Data and scripts from: Phase diagram and aggregation dynamics of a monolayer of paramagnetic colloids

We have developed a tunable colloidal system and a corresponding theoretical model for studying the phase behavior of particles assembling under the influence of long-range magnetic interactions. A monolayer of paramagnetic particles is subjected to a spatially uniform magnetic field with a static perpendicular component and a rapidly rotating in-plane component. The sign and strength of the interactions vary with the tilt angle theta of the rotating magnetic field. For a purely in-plane field, theta = 90 degrees, interactions are attractive and the experimental results agree well with both equilibrium and out-of-equilibrium predictions based on a two-body interaction model.
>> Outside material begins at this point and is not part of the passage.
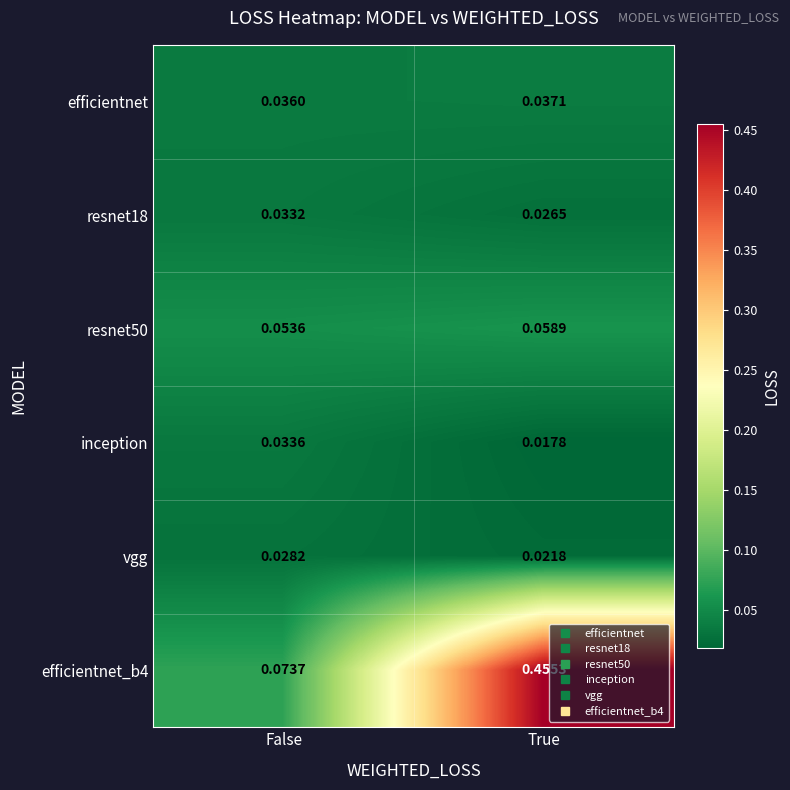

Which category has the lowest value in the vgg series?

True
For tilt angles 50 degrees ≲ theta ≲ 55 degrees, the two-body interaction gives a short-range attractive and long-range repulsive (SALR) interaction, which predicts the formation of equilibrium microphases. In experiments, however, a different type of assembly is observed. Inclusion of three-body (and higher-order) terms in the model does not resolve the discrepancy. We further characterize the anomalous regime by measuring the time-dependent cluster size distribution. The data files in this collection are associated with the paper "Phase diagram and aggregation dynamics of a monolayer of paramagnetic colloids", An T. Pham, Yuan Zhuang, Paige Detwiler, Joshua E. S. Socolar, Patrick Charbonneau, Benjamin B. Yellen, Phys. Rev. E, (2017). They include .txt and .m files with associated raw data and generating scripts to allow for replication of the figures.